What happens when one privacy advocate tries to surprise another privacy advocate with a gift? No one could have foreseen what happened, right?
Regular readers of this site know how much Joe Cadillic contributes on a regular basis. When he’s not busy writing his own blog posts for his site, MassPrivateI, he’s sending me links to stories that I might want to post here, or to other news on civil liberties issues of interest to us both.
This blog has no commercial sponsorship or income, so I can’t really afford to hire help. There are a few people who donate their mad skills to help me with security and other issues on the site, but I really can’t afford to hire actual staff who would get any salary.
Anyway, this year, I was fortunate enough to earn more income than I have in past years, and I thought I’d share a bit of my good fortune with Joe. I decided to send Joe a surprise gift — a small, unrestricted grant/award for him to use to support his work on civil liberties and surveillance/privacy issues. I thought it would be a simple matter, using PayPal to send the payment to Joe’s email address.
Clearly, I thought wrong.
As the day went on and I didn’t get any email from Joe saying “Wow,” or even any acknowledgement, I began to get concerned that I had done the money-sending bit wrong. So I emailed Joe and told him to look for email from me or PayPal.
Nothing.
Hours later, Joe emailed me that he had no email from me or PayPal.

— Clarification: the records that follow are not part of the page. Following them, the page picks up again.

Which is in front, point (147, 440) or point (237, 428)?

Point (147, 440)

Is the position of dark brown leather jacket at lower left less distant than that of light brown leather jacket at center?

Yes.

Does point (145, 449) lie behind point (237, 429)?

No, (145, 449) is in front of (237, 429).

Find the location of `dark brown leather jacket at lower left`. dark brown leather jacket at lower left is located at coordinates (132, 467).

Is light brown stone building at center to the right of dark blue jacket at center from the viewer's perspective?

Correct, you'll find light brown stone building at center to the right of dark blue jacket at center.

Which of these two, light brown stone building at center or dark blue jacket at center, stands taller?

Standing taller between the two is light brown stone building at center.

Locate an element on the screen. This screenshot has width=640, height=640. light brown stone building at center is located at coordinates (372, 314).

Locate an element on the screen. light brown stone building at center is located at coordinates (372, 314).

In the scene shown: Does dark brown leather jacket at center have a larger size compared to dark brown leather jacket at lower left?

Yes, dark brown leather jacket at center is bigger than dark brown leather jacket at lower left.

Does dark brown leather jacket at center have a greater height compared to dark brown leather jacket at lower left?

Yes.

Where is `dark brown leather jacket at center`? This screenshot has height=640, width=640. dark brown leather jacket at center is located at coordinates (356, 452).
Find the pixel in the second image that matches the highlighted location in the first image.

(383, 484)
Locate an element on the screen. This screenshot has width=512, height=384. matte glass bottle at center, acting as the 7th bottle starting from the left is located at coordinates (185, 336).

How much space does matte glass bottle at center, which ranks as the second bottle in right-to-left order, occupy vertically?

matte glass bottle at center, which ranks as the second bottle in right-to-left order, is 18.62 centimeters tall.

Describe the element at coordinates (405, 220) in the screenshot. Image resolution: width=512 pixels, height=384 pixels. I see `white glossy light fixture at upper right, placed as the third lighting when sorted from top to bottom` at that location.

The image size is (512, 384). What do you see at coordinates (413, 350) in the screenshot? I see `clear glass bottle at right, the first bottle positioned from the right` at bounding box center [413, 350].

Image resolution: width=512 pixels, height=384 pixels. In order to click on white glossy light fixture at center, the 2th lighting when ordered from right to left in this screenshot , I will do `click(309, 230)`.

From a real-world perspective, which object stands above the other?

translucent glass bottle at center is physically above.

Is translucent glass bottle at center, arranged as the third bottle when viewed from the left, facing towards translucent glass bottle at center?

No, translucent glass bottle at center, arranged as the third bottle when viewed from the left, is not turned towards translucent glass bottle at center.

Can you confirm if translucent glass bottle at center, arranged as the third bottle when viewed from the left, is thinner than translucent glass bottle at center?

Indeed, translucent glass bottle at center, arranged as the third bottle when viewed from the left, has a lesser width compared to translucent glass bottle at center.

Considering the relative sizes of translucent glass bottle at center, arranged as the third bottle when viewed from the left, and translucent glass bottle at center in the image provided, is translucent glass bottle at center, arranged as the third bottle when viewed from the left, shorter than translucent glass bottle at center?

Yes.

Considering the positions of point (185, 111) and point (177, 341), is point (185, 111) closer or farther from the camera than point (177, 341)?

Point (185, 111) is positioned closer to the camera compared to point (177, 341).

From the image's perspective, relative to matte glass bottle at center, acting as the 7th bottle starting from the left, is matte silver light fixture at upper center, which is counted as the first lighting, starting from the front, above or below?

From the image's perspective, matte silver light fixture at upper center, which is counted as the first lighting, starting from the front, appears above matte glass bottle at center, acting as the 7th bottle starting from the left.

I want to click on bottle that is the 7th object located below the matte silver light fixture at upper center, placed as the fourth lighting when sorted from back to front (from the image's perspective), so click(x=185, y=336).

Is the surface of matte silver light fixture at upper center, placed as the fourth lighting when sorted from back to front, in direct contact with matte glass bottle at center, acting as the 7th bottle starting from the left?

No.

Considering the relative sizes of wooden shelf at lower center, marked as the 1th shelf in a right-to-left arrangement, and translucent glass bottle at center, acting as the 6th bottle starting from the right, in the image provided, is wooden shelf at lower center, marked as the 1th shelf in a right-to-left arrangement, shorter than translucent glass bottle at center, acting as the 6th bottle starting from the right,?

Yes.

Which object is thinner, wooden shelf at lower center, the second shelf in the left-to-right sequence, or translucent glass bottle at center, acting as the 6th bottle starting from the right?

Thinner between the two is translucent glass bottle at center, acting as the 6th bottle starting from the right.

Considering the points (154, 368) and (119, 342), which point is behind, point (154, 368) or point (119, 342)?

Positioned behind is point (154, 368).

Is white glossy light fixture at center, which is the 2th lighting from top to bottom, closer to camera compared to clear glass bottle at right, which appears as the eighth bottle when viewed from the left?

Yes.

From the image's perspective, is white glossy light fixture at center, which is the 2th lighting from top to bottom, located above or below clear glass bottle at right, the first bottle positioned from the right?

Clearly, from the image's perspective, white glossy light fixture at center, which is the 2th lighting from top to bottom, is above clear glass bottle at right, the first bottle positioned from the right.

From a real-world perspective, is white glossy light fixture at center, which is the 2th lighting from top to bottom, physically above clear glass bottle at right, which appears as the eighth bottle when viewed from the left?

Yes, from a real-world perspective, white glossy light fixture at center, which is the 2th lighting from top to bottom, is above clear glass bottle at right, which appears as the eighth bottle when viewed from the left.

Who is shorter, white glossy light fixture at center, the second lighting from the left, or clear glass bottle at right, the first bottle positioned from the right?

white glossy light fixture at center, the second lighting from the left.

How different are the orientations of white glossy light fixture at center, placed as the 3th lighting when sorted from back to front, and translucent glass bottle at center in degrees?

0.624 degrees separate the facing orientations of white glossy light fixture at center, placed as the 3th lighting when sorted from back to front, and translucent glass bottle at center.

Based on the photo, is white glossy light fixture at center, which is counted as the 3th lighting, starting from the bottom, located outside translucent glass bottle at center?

Then I remembered that the email — if it had come from me — would have been from another email address and not the one Joe would recognize.
No problem. I told Joe to just login to his PayPal account and check “Activity.”
The next thing I know, I receive an email from PayPal that Joe has refunded all the money to me.
What? WHAT?
I contacted Joe to ask him what the heck he had done.
It turns out that because Joe is so protective of his privacy and his PayPal account, he had no idea how I could have sent anything to his PayPal account, and so he hadn’t believed he was really getting money. He hadn’t read the note, and thought it was all a scam. And as he does with phishing emails or scams, he had just deleted the first email, and clicked “refund.”
My day was not going well.
I screamed at the monitor, and initiated a chat with PayPal as to how to cancel Joe’s refund of the money I had sent him.
It couldn’t be done, they said. I had to start over.
So I started over. And once again, I sent Joe some money as an unrestricted grant/award for him to use at his sole discretion.
This time, though, I added a note: “Do NOT screw this up – or else!”
Eventually, Joe received the gift and I got my refund from the first gift. Of course, even that didn’t go smoothly. Joe sent me a thank-you note via encrypted email. I couldn’t encrypt my answer to it for some reason. By that point, I no longer cared. 🙂
So the take-home message is that one privacy advocate should probably never try to surprise another privacy advocate — especially if that privacy advocate is a very very suspicious soul. 🙂
Merry Christmas and Happy and Healthy New Year, Joe. And please keep up your great work increasing our awareness of surveillance and privacy issues.